Begitulah, yang terjadi saat pertama kali saya melihat Mike dengan Pak Dicky beradu argumentasi sambil ngopi.

Sembari saya menyimak perbincangan mereka berdua, saya suka dengan gaya berpakaiannya yang nyentrik. Di jemari tangannya terlihat cincin tengkorak terbuat dari besi putih, di lehernya terjulur kalung unik, di jaket jeans lusuh yang dia kenakan saat itu dipadukan celana jeans sobek dilutut, sepatu jungle boots selalu ia pakai sampai akhir hayatnya.

Sebagai seniman tentu rambutnya gondrong dan berjangut dan membawa tas rajutan suku dayak. Yang pasti American style-ya tetap konsisten sampai akhir hayatnya.

Saat pertama kali saya bertemu dan ngopi satu meja dengannya, sengaja saya tak mau bertanya atau sekadar agar dia memperkenalkan diri, karena nama Mike Turusy sudah lama saya dengar dari mahasiswa seni rupa yang lebih senior dari saya.

Toh akhirnya keyakinan saya itu terjawab semua saat saya jadi salah satu penghuni sebuah art gallery di bilangan Jalan Cendrawasih, Makassar, milik Wawan Darmawan. Di situlah terjalin rasa akrab dan bersahabat sampai sekarang, sampai ia telah berpulang kembali kepada Pemilik Alam Semesta.

Dari Mike Turusy-lah saya belajar hidup sebagai seniman lukis, meski saya merasa ada rasa ragu jika harus total hidup dengan sandaran sebagai pelukis. Karena saat itu, karya seni lukis belum begitu diminati oleh masyarakat, kolektor lukisan belum ada yang berani membeli lukisan dengan harga yang pantas.

Rasa ragu itu, memang cukup beralasan bagi saya yang belum punya nama dan kualitas karya masih jauh untuk dihargai secaran pantas. Bedalah dengan karya-karya Mike yang sudah terjual dengan harga yang fantastis di kala itu, dengan pembelinya kebanyakan pengusaha dan warga negara asing.

Seingat saya, ada banyak karyanya diboyong ke Belanda dan Amerika. Belum lagi undangan pameran tunggal di luar negeri sampai terakhir 2007, pameran tunggal di Jepang.

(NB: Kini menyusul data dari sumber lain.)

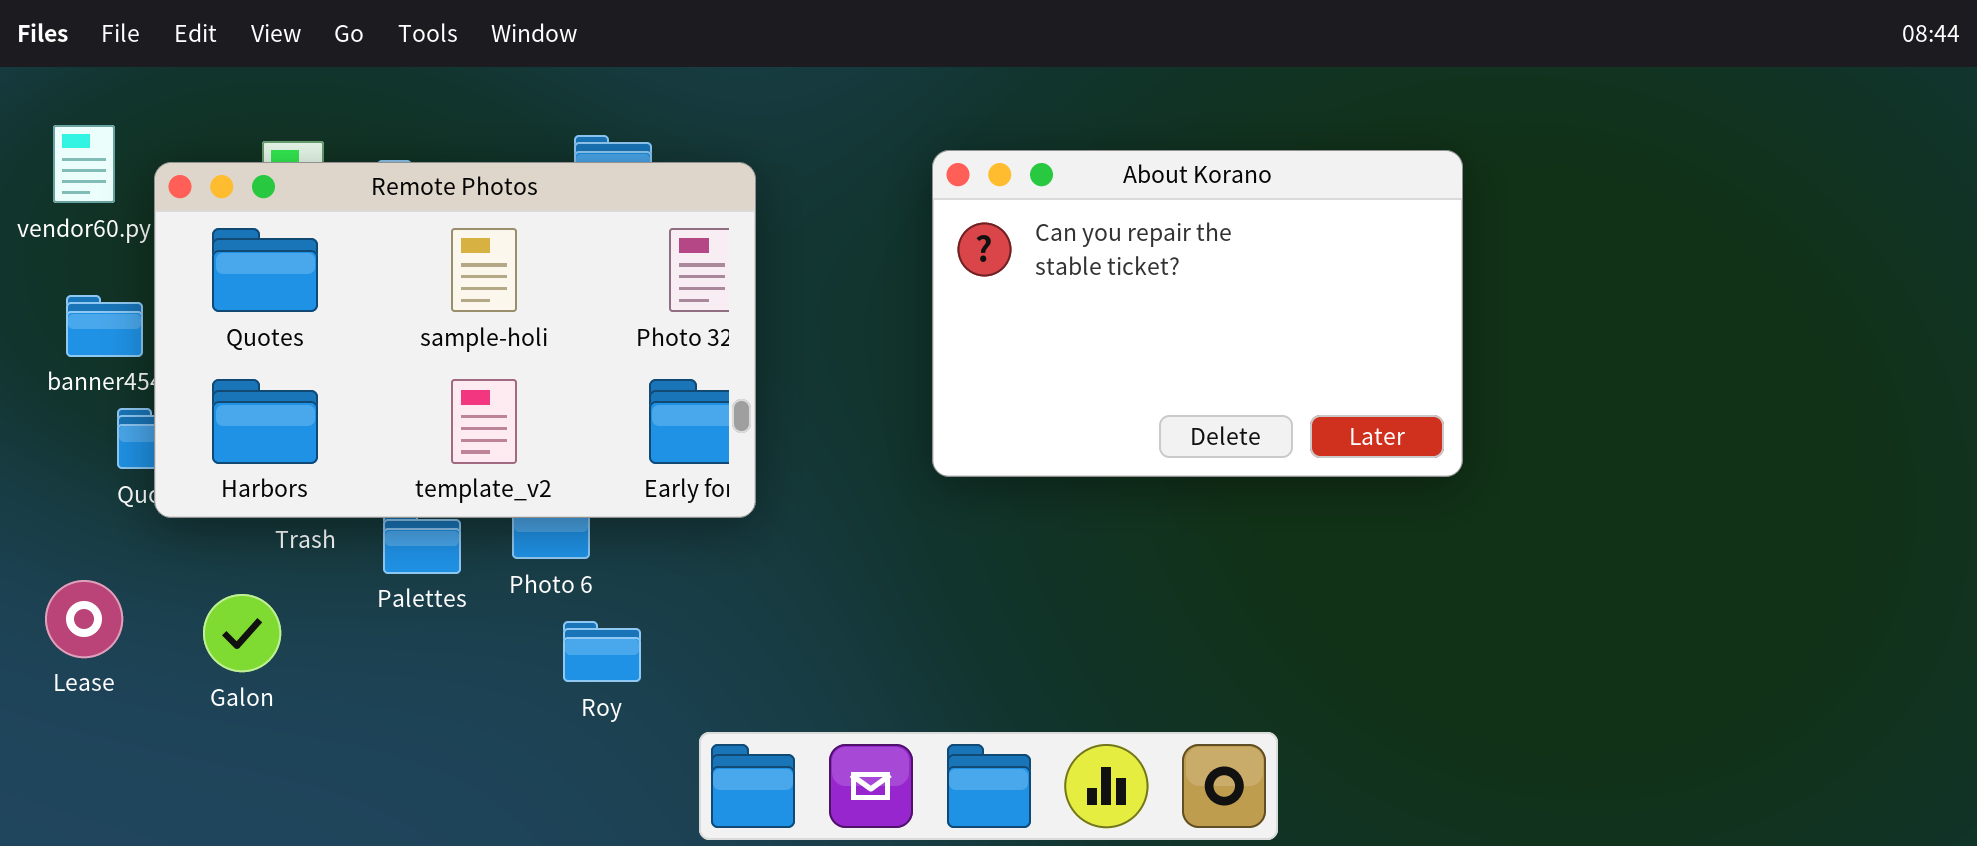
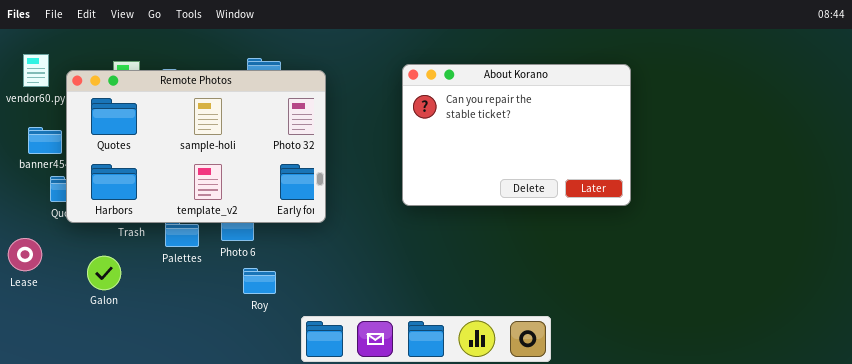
Lease: [45,580,123,658] -> [8,238,42,271], moved

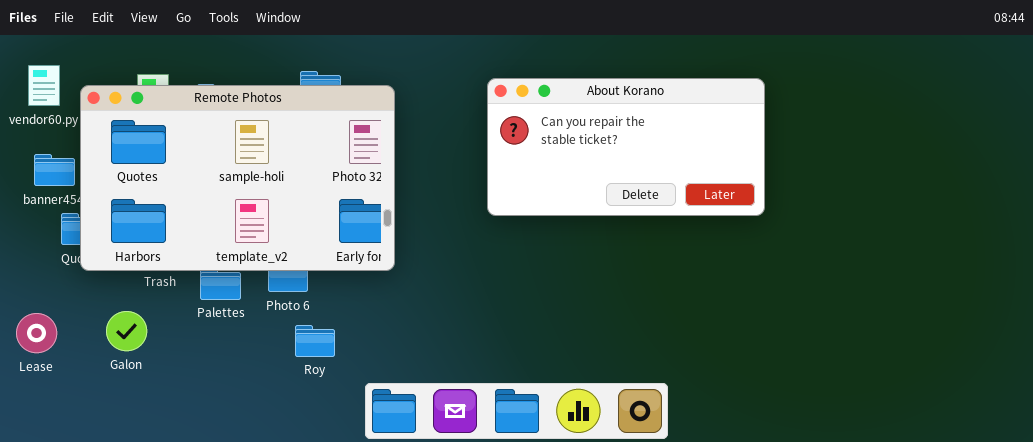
About Korano: [402,64,631,206] -> [487,78,765,216], resized
Lease: [8,238,42,271] -> [16,313,57,353], moved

Dari pengalaman yang dia ceritakan itu, saya jadikan pemicu untuk terus mengasah kemampuan seni lukis sampai sekarang saya masih terus belajar. Pesan yang saya dapat dari Mike Turusy selama saya berkawan adalah ia tak pernah berhenti belajar.

Sosok Mike Turusy di mata saya adalah manusia yang begitu bersahaja sebagai seniman seni rupa yang dikarunia kemampuan lebih, serta berpikiran merdeka dengan wawasan yang jauh melintasi ruang dan waktu.

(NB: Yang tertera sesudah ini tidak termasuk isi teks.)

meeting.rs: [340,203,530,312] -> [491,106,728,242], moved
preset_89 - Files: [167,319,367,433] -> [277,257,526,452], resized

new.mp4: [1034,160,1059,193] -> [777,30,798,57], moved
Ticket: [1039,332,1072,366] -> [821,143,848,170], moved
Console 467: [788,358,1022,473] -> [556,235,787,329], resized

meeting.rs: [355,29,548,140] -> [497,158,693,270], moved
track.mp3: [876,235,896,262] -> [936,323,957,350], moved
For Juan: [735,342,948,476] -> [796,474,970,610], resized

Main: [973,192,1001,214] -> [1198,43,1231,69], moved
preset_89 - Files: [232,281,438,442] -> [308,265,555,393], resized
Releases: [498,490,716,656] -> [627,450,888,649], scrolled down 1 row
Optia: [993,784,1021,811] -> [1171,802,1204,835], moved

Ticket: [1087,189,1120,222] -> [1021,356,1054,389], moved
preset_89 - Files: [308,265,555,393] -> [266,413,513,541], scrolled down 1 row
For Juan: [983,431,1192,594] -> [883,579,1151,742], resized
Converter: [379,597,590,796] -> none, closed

Saya bisa merasakan itu, setiap kali kami berdialog sembari ia tetap pegang kuas lukis. Begitulah saya belajar dengannya, duduk di sampingnya yang lagi melukis, sesekali dia menghadap ke saya lalu bercerita atau sekadar menjawab pertanyaanku, tentu di sela itu selalu ada gelak tawanya, karena kelucuan dan selera humor tinggi yang dia miliki.

Perjalanan dan karyanya kini, harus terhenti lantaran Sang Pencipta telah memanggilnya pulang. Tugasnya sebagai manusia yang penuh inspirasi telah selesai. Mike Turusy sebagai seniman, sekaligus maestro seni lukis di Sulawesi Selatan, telah meninggalkan nama yang terbaik untuk jadi kenangan yang sulit dilupakan bagi orang-orang yang pernah dan mengenal dekat dengan pelukis kelahiran Masamba, Luwu Utara ini.